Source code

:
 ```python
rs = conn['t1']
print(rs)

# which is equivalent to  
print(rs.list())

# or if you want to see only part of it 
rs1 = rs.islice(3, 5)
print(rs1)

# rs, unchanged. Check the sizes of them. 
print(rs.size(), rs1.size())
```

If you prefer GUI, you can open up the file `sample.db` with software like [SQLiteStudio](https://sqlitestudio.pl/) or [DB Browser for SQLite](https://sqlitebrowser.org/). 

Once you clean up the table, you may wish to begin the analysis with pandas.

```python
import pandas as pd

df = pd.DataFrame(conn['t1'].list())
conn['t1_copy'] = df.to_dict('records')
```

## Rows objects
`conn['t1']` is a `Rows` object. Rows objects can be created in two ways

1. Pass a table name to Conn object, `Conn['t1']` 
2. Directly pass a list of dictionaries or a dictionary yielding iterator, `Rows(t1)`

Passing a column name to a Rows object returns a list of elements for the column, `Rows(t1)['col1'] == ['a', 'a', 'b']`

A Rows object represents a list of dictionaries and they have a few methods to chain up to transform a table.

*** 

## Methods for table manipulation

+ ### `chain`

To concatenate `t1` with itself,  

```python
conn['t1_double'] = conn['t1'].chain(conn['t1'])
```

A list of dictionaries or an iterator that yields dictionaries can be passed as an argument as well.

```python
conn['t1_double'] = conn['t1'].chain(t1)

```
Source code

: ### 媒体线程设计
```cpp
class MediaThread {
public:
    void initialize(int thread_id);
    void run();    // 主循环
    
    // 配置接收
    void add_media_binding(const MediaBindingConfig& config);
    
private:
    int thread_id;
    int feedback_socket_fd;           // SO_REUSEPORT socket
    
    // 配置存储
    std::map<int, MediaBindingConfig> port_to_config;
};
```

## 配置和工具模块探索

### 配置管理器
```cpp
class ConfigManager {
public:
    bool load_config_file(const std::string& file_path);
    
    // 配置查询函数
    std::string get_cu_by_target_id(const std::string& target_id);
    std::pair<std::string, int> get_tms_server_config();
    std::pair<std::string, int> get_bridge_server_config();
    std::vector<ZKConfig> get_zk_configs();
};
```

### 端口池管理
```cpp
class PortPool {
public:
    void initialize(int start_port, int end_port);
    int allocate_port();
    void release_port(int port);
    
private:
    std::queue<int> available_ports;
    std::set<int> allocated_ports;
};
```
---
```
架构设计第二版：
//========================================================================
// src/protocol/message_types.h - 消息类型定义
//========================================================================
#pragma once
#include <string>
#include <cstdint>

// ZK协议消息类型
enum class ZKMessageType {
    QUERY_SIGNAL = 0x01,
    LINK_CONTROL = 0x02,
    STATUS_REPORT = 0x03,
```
══════════════════════════════
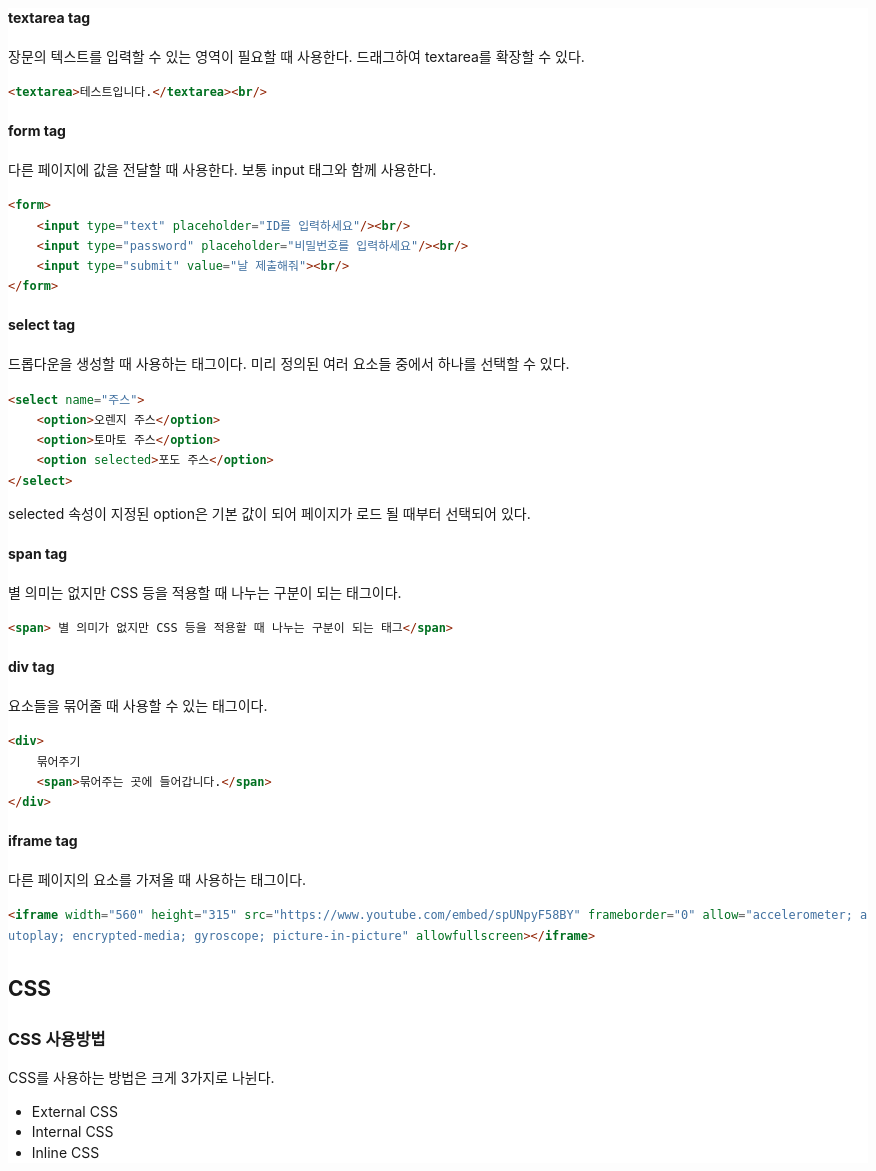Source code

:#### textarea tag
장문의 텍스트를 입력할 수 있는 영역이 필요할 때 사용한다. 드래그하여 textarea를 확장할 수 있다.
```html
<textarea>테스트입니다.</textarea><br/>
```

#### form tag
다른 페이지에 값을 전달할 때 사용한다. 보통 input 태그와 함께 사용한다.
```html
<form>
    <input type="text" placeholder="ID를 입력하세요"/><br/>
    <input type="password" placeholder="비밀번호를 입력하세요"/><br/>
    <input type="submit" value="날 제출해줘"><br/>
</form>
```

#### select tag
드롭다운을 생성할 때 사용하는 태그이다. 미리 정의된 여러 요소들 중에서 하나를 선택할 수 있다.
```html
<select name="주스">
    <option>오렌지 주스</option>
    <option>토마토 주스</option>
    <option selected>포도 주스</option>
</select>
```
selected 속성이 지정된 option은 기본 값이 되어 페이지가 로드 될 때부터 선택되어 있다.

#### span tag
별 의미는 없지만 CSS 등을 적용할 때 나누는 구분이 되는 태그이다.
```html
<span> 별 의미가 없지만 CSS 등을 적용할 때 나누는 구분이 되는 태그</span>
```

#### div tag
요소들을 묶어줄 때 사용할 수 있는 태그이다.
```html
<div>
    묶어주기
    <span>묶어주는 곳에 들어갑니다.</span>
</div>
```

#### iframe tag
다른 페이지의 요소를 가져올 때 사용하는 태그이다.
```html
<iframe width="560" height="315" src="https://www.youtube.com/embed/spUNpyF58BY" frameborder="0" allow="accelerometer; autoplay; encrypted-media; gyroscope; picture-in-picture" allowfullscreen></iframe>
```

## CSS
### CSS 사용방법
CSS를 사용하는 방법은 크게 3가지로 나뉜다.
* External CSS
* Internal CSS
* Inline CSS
══════════════════════════════
> Exercise brief
Please find how many lines of the entries above include the string "table", giving the number and nothing else.

> Answer for this exercise
4